Authored by christopherbate on Apr 12 2022, 5:05 PM.

Details

Summary

This change adds three new operations to the GPU dialect: gpu.mma.sync,
gpu.mma.ldmatrix, and gpu.lane_id. The former two are meant to target
the lower level nvvm.mma.sync and nvvm.ldmatrix instructions, respectively.
Lowerings are added for the new GPU operations for conversion to
NVVM.

Diff Detail

Event Timeline

christopherbate requested review of this revision.Apr 12 2022, 5:05 PM

Looks good, I added some minor comments. Some of the MMAMatrixType change seem unrelated. I would remove it and have them in a separate patch if needed.

mlir/include/mlir/Dialect/GPU/GPUDialect.h
169–174 ↗(On Diff #422369)

Do you need this? I don't see it used anywhere and seems unrelated to the rest of the patch?

mlir/include/mlir/Dialect/GPU/GPUOps.td
99–110

You can just inherit from GPU_IndexOp instead.
That will also remove the index type from the printing which is not really needed since the result has to be an index.

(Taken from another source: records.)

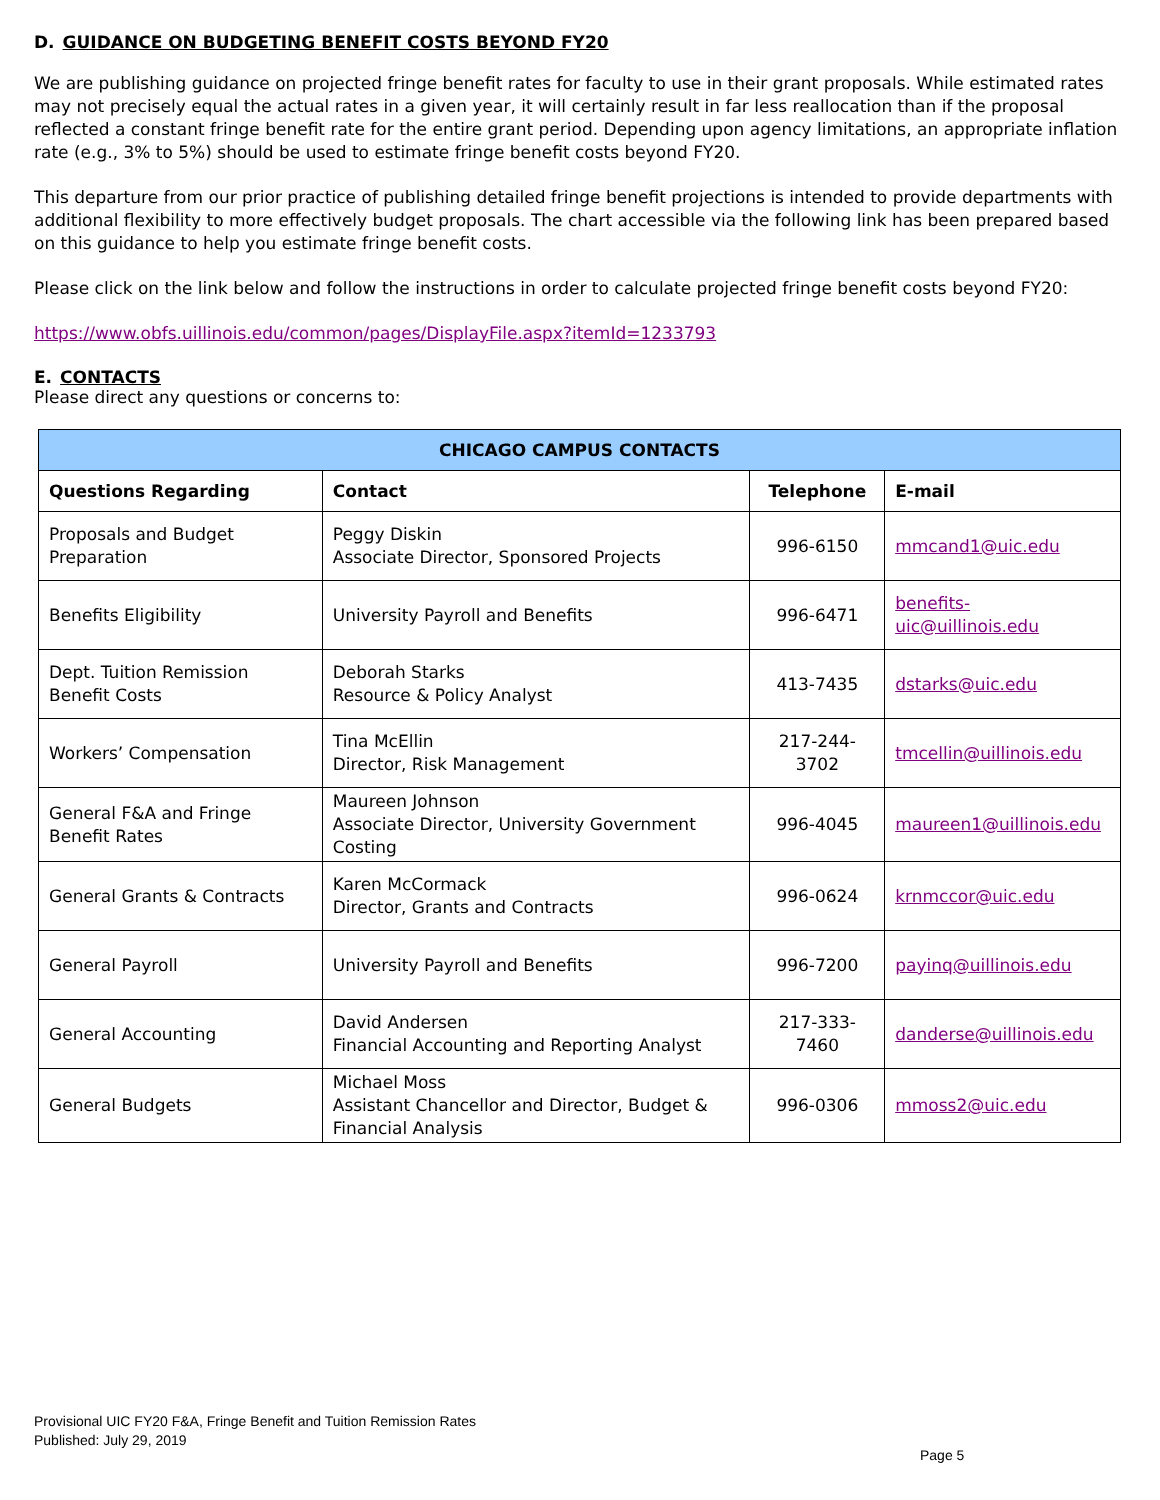D. GUIDANCE ON BUDGETING BENEFIT COSTS BEYOND FY20
We are publishing guidance on projected fringe benefit rates for faculty to use in their grant proposals. While estimated rates may not precisely equal the actual rates in a given year, it will certainly result in far less reallocation than if the proposal reflected a constant fringe benefit rate for the entire grant period. Depending upon agency limitations, an appropriate inflation rate (e.g., 3% to 5%) should be used to estimate fringe benefit costs beyond FY20.
This departure from our prior practice of publishing detailed fringe benefit projections is intended to provide departments with additional flexibility to more effectively budget proposals. The chart accessible via the following link has been prepared based on this guidance to help you estimate fringe benefit costs.
Please click on the link below and follow the instructions in order to calculate projected fringe benefit costs beyond FY20:
https://www.obfs.uillinois.edu/common/pages/DisplayFile.aspx?itemId=1233793
E. CONTACTS
Please direct any questions or concerns to:
| CHICAGO CAMPUS CONTACTS | | | |
| --- | --- | --- | --- |
| Questions Regarding | Contact | Telephone | E-mail |
| Proposals and Budget Preparation | Peggy Diskin Associate Director, Sponsored Projects | 996-6150 | mmcand1@uic.edu |
| Benefits Eligibility | University Payroll and Benefits | 996-6471 | benefits-uic@uillinois.edu |
| Dept. Tuition Remission Benefit Costs | Deborah Starks Resource & Policy Analyst | 413-7435 | dstarks@uic.edu |
| Workers’ Compensation | Tina McEllin Director, Risk Management | 217-244-3702 | tmcellin@uillinois.edu |
| General F&A and Fringe Benefit Rates | Maureen Johnson Associate Director, University Government Costing | 996-4045 | maureen1@uillinois.edu |
| General Grants & Contracts | Karen McCormack Director, Grants and Contracts | 996-0624 | krnmccor@uic.edu |
| General Payroll | University Payroll and Benefits | 996-7200 | payinq@uillinois.edu |
| General Accounting | David Andersen Financial Accounting and Reporting Analyst | 217-333-7460 | danderse@uillinois.edu |
| General Budgets | Michael Moss Assistant Chancellor and Director, Budget & Financial Analysis | 996-0306 | mmoss2@uic.edu |
Provisional UIC FY20 F&A, Fringe Benefit and Tuition Remission Rates
Published: July 29, 2019
Page 5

mlir/lib/Conversion/GPUCommon/IndexIntrinsicsOpLowering.h
65–66 ↗(On Diff #422369)

Since the name suggest that this is meant to convert LaneId, it probably shouldn't be a template. I would use directly the Op types.

74 ↗(On Diff #422369)

I don't think this comment applies here.

mlir/lib/Conversion/GPUToNVVM/LowerGpuOpsToNVVMOps.cpp
226–228

for future patch that should probably move into ldmatrix verifier

280–290

nit: In general static functions are not members (although I can't find it mentioned in the coding standard so might be a soft rule). For consistency it would be good to change it though.

384

nit: use SmallVector<Value> if possible

443
mlir/lib/Dialect/GPU/IR/GPUDialect.cpp
62–65 ↗(On Diff #422369)

I don't think you need that, the rest of the patch should be independent of MMAMatrixType so it is better to leave that untouched.

mlir/test/Dialect/GPU/invalid.mlir
479–487 ↗(On Diff #422369)

shouldn't need to remove that

This is looking good to me. Thank you for contributing these. Mostly minor comments/requests for documentation.

mlir/lib/Conversion/GPUCommon/IndexIntrinsicsOpLowering.h
68 ↗(On Diff #422369)

Doc comment here.

mlir/lib/Conversion/GPUToNVVM/LowerGpuOpsToNVVMOps.cpp
31–32

Most of these includes are redundant. Please prune.

232

getDimSize(0)

237

Likewise.

252–264

These block needs code comments.

384

Doc comment here.

410

Use e = ... ; i < e; .. form to avoid repeated evaluation. Here and everywhere else.

christopherbate marked 14 inline comments as done.

Address reviewer comments.

I updated the revision to address the comments so far, thanks!

mlir/include/mlir/Dialect/GPU/GPUDialect.h
169–174 ↗(On Diff #422369)

removed

mlir/include/mlir/Dialect/GPU/GPUOps.td
99–110

Since the GPU_IndexOp includes a dimension argument which is not needed here, I just updated the assembly format.

ThomasRaoux accepted this revision.Apr 13 2022, 9:15 AM
ThomasRaoux added inline comments.
mlir/include/mlir/Dialect/GPU/GPUOps.td
105

nit: remove : index

This revision is now accepted and ready to land.Apr 13 2022, 9:15 AM
This revision was landed with ongoing or failed builds.Apr 13 2022, 3:50 PM
This revision was automatically updated to reflect the committed changes.